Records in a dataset
------------------------------
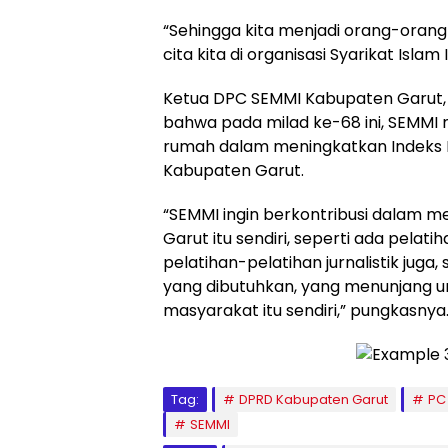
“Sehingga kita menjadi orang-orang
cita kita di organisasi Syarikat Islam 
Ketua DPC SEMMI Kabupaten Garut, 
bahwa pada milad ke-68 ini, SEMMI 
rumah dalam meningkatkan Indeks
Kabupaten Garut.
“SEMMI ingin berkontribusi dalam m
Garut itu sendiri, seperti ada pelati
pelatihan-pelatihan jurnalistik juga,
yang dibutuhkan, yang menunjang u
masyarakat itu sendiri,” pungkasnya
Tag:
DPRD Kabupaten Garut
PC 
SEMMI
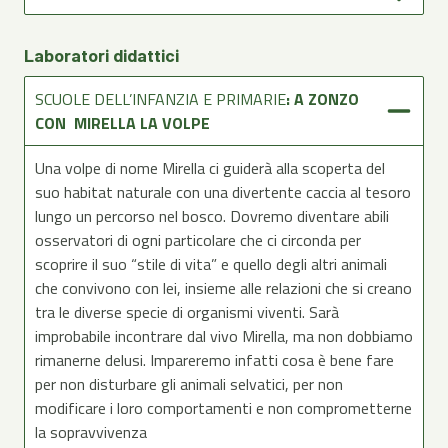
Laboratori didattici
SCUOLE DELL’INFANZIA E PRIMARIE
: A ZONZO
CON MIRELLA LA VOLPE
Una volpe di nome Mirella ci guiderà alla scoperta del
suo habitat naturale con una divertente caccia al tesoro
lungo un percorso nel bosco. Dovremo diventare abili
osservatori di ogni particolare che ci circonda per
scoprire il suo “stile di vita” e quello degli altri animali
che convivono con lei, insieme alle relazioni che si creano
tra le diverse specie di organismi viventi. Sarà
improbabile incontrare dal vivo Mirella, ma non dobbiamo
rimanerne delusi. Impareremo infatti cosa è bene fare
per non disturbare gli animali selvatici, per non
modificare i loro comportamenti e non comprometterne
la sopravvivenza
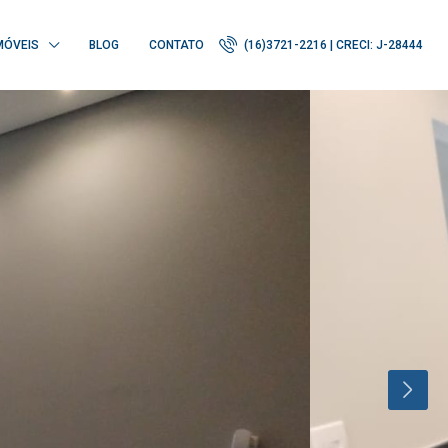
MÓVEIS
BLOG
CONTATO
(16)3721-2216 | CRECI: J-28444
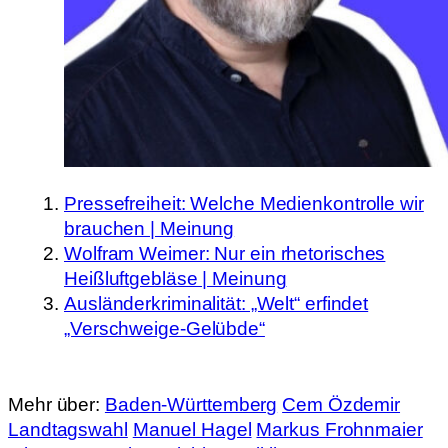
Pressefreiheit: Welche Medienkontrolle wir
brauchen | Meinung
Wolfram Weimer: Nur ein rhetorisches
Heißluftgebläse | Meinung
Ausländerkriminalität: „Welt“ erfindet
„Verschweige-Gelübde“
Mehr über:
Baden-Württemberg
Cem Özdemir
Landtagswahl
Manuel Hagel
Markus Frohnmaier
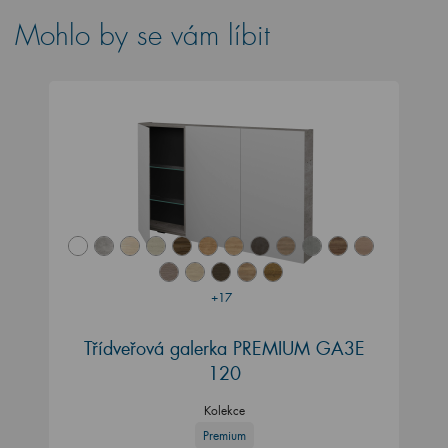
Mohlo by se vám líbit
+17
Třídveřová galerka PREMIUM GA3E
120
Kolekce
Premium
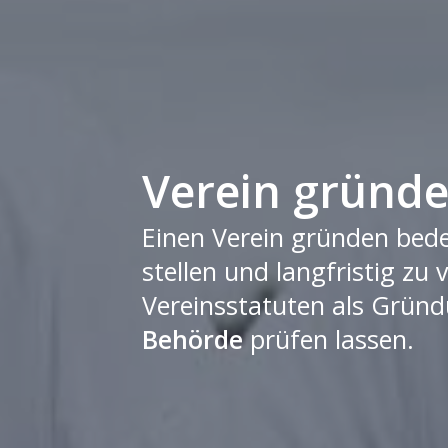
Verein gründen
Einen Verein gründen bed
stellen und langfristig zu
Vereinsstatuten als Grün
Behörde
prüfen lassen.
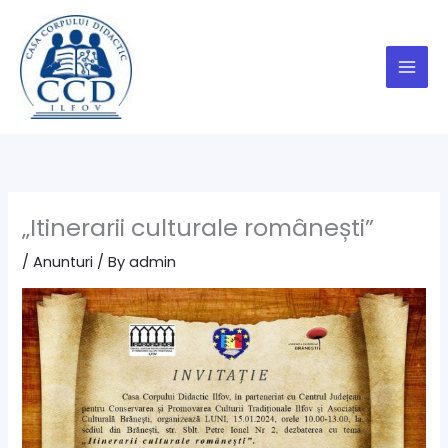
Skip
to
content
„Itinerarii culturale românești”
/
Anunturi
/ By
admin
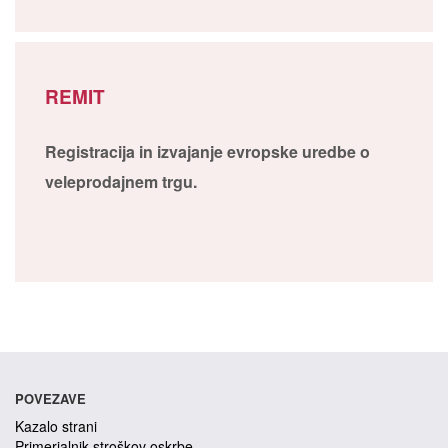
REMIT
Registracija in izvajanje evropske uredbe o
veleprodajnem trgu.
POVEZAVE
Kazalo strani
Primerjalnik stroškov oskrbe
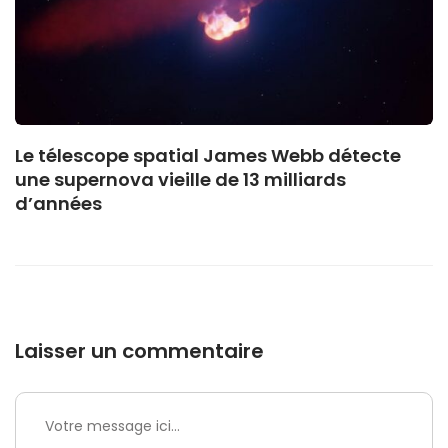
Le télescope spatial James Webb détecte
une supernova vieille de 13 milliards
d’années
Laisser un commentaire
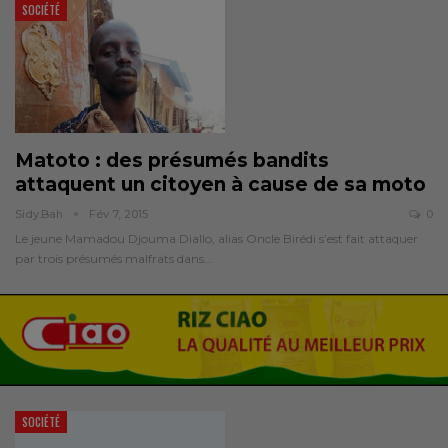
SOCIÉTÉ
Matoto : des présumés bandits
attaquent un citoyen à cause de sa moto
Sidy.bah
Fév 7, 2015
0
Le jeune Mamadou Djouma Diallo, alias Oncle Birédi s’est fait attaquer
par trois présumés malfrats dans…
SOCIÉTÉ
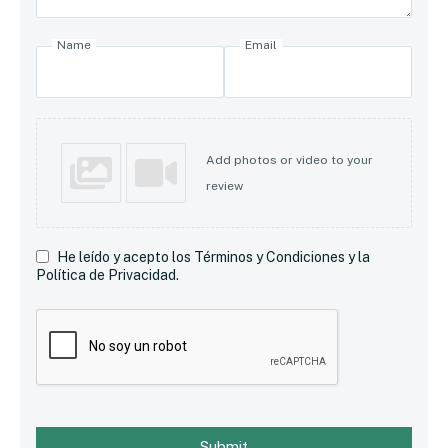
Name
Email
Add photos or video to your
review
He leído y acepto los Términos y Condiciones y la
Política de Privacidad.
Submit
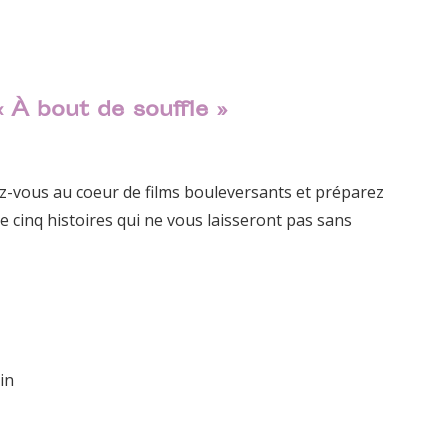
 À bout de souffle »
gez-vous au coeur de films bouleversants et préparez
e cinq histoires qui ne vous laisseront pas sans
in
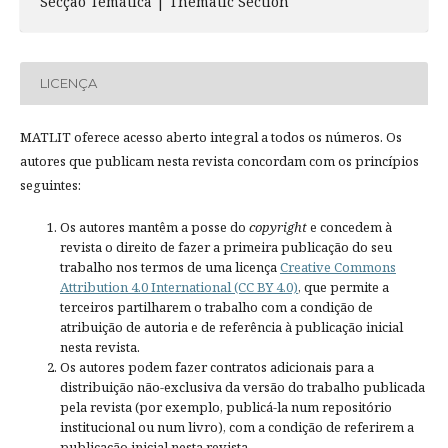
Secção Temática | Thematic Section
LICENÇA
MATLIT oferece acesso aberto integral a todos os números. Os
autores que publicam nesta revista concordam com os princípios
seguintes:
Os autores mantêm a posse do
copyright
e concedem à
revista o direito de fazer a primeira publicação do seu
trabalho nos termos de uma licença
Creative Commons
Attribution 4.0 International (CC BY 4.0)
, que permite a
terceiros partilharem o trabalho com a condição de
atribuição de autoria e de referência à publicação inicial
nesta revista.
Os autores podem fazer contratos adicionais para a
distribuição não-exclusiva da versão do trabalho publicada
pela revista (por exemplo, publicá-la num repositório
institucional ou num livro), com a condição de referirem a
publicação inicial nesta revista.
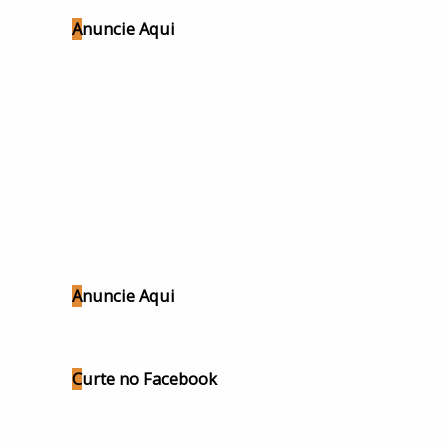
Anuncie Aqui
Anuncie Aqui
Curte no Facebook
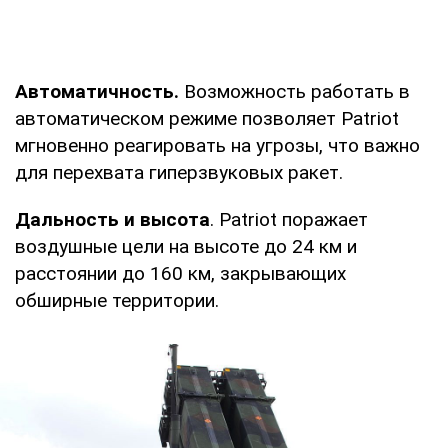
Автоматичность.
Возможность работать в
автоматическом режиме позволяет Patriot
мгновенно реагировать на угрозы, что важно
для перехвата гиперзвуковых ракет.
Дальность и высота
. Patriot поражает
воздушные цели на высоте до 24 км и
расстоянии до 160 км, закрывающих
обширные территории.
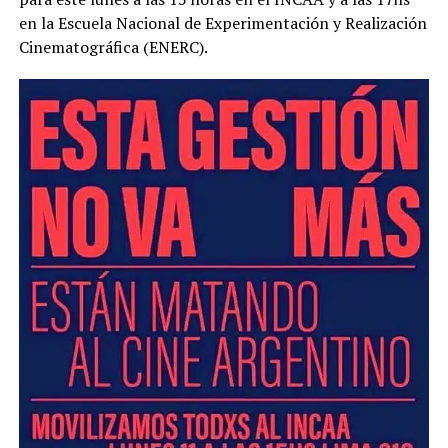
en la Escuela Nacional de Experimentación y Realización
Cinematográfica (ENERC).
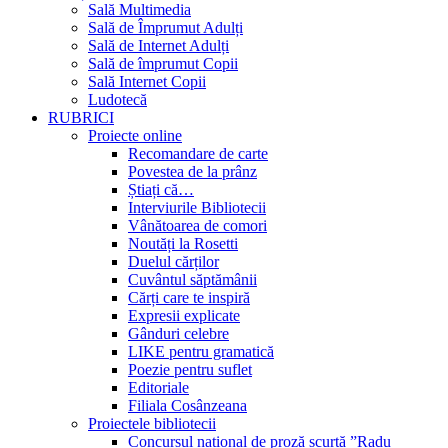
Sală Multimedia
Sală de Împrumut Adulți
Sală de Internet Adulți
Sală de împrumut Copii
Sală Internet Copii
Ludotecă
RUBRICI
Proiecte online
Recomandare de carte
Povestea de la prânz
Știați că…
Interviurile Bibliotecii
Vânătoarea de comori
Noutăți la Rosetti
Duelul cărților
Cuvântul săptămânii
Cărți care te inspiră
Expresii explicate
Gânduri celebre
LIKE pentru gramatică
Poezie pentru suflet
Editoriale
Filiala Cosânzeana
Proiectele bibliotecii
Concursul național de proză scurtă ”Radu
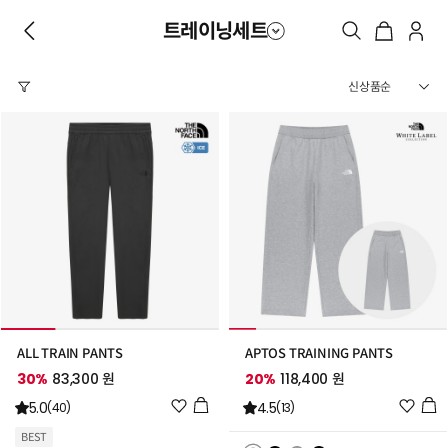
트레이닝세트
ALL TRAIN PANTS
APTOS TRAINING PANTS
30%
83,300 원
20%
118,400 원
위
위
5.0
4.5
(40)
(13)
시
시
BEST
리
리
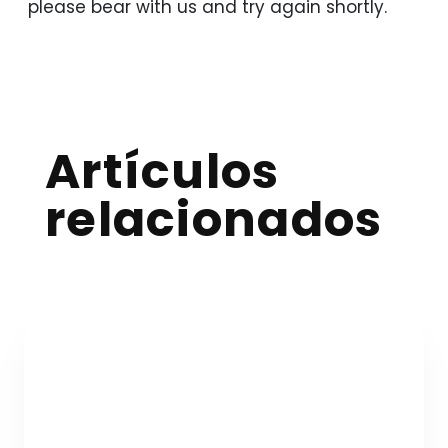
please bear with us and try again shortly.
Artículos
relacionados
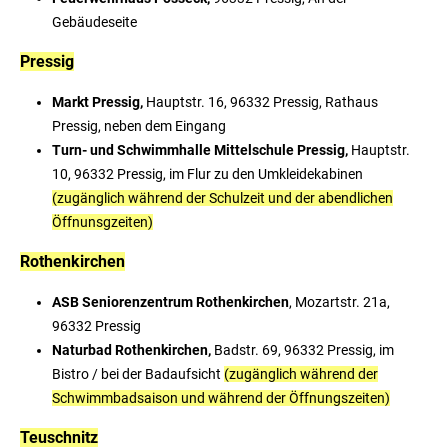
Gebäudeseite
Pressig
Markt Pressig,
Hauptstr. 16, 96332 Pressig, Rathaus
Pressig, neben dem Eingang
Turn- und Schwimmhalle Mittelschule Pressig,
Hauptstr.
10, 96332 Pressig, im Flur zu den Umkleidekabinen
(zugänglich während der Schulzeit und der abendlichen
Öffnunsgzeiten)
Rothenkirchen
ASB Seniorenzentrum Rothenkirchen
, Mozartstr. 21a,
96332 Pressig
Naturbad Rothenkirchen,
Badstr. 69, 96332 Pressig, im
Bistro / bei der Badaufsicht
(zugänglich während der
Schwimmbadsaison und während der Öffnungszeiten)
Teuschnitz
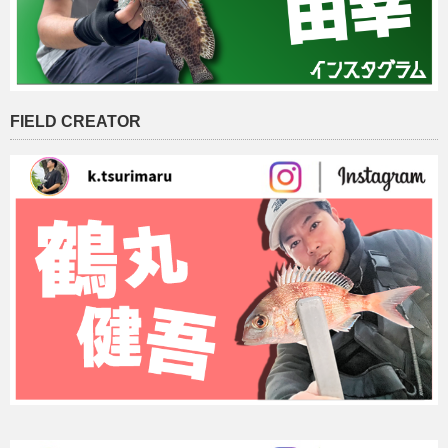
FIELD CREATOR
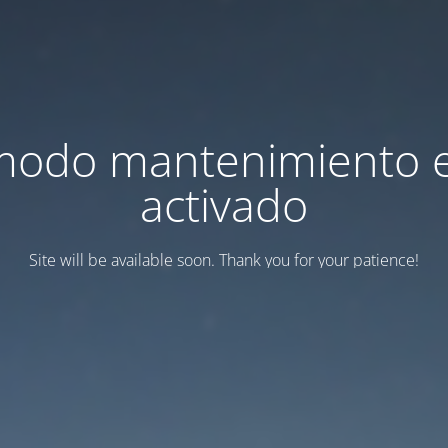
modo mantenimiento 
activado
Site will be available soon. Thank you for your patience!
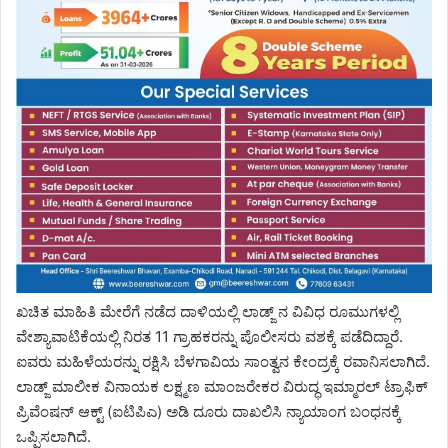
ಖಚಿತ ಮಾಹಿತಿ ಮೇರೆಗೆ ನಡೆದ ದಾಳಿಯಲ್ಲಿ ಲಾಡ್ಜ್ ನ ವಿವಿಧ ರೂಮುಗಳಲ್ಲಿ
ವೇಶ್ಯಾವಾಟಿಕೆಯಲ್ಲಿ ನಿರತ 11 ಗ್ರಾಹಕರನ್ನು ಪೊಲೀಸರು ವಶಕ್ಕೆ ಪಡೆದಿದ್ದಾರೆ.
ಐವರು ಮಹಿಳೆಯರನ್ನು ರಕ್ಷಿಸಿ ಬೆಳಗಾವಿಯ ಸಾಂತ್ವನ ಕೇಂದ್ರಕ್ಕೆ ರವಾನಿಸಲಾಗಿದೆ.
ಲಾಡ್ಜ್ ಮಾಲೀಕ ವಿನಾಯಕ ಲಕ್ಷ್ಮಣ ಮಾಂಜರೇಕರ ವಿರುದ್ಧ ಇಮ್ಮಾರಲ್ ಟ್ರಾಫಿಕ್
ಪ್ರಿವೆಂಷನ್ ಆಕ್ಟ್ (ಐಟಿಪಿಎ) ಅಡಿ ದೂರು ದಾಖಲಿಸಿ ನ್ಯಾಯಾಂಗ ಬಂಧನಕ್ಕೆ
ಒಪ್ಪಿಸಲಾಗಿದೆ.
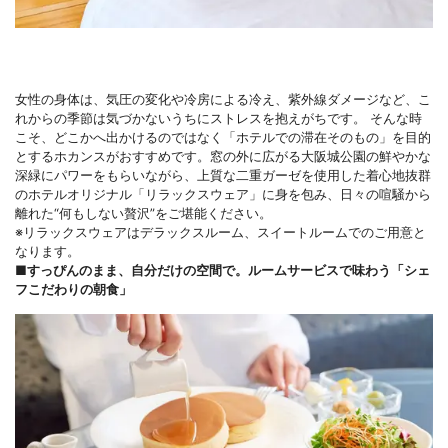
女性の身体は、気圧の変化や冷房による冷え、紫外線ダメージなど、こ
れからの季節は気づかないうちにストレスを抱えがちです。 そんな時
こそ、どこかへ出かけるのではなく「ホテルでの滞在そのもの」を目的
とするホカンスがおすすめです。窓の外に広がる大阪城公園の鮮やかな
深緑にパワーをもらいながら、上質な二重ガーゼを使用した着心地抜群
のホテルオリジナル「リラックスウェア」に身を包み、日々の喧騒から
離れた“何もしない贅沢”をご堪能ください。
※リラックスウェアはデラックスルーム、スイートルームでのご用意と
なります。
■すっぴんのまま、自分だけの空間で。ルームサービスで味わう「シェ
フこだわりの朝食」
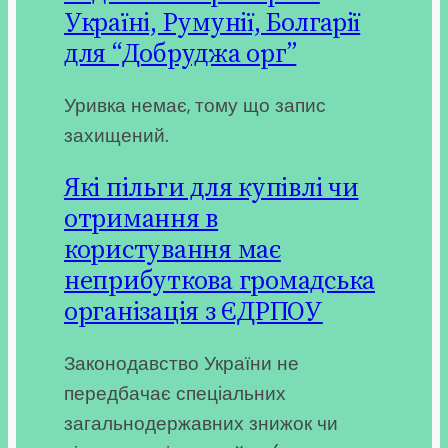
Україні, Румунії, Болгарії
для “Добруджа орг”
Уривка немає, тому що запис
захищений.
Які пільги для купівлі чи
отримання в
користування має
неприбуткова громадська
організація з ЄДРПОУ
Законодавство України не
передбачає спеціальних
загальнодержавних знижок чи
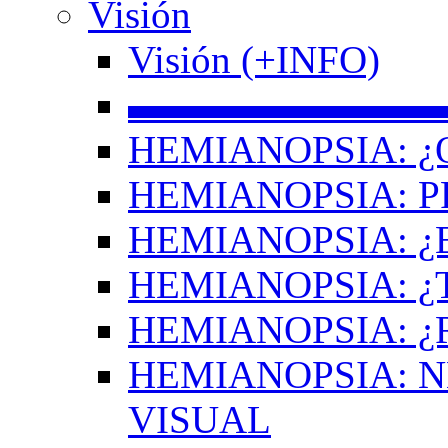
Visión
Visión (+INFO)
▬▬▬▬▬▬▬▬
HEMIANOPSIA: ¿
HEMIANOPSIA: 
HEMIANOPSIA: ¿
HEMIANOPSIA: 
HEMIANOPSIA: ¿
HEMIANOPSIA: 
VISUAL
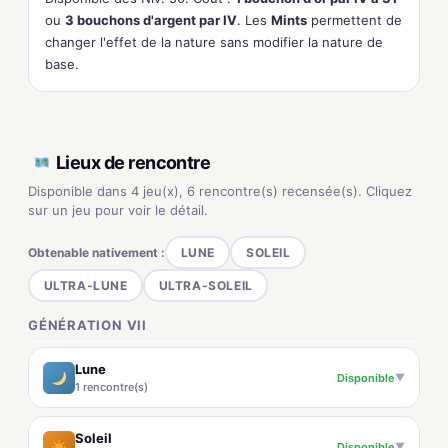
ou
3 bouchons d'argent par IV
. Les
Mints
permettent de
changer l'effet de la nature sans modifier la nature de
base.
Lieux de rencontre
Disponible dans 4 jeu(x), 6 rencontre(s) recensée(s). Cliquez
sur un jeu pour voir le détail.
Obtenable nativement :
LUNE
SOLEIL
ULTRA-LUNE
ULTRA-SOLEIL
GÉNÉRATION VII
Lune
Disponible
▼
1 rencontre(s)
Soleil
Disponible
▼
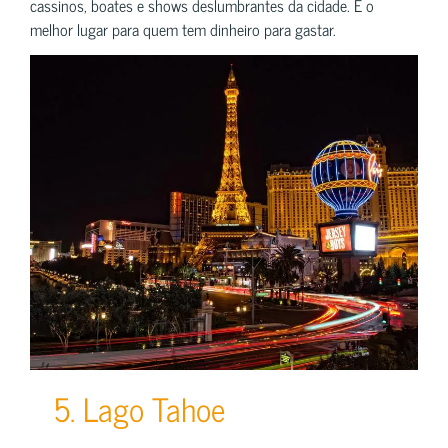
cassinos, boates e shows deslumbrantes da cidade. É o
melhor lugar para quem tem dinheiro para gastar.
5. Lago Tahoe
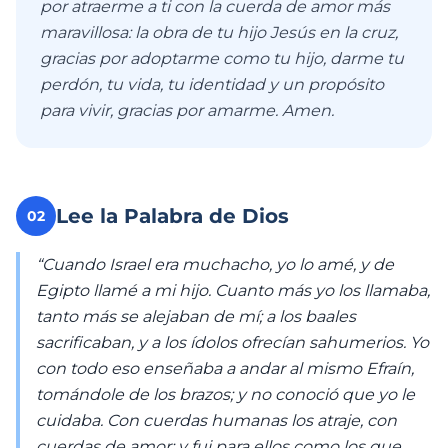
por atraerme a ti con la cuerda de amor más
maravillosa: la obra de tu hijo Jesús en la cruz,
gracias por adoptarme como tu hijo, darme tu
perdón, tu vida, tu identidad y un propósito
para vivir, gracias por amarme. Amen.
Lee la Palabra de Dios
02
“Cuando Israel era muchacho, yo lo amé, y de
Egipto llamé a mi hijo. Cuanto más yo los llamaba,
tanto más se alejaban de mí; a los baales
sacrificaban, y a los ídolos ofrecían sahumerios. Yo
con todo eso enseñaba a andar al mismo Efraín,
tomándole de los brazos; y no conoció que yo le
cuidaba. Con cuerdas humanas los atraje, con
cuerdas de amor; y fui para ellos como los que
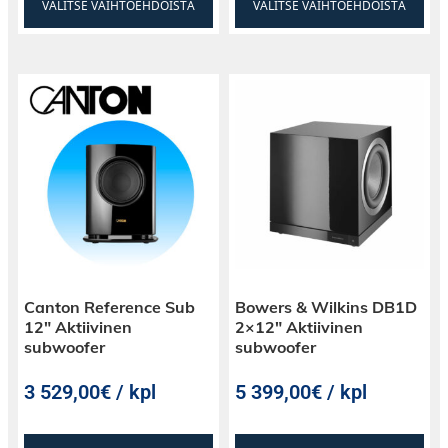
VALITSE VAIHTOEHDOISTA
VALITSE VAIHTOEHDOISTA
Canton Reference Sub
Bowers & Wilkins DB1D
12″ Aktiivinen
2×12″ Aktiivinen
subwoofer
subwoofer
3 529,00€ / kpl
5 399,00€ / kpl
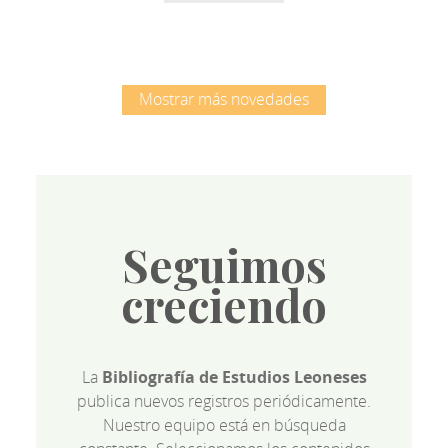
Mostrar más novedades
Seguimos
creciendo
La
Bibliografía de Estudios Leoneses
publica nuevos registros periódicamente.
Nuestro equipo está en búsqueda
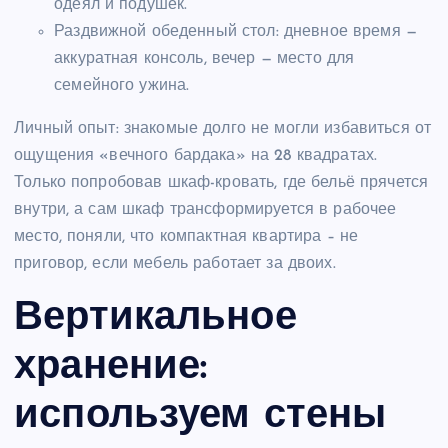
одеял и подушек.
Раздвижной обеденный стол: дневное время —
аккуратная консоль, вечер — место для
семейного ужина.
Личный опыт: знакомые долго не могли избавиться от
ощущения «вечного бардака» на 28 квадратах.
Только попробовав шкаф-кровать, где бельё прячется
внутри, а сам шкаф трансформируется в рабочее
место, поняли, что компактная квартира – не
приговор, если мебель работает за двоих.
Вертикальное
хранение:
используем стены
------------------------------
■ **Aim of the exercise**: State how many lines of the items contain the string "Adulți", treating uppercase and lowercase letters as distinct. Give only the number.

■ **Response below**: 2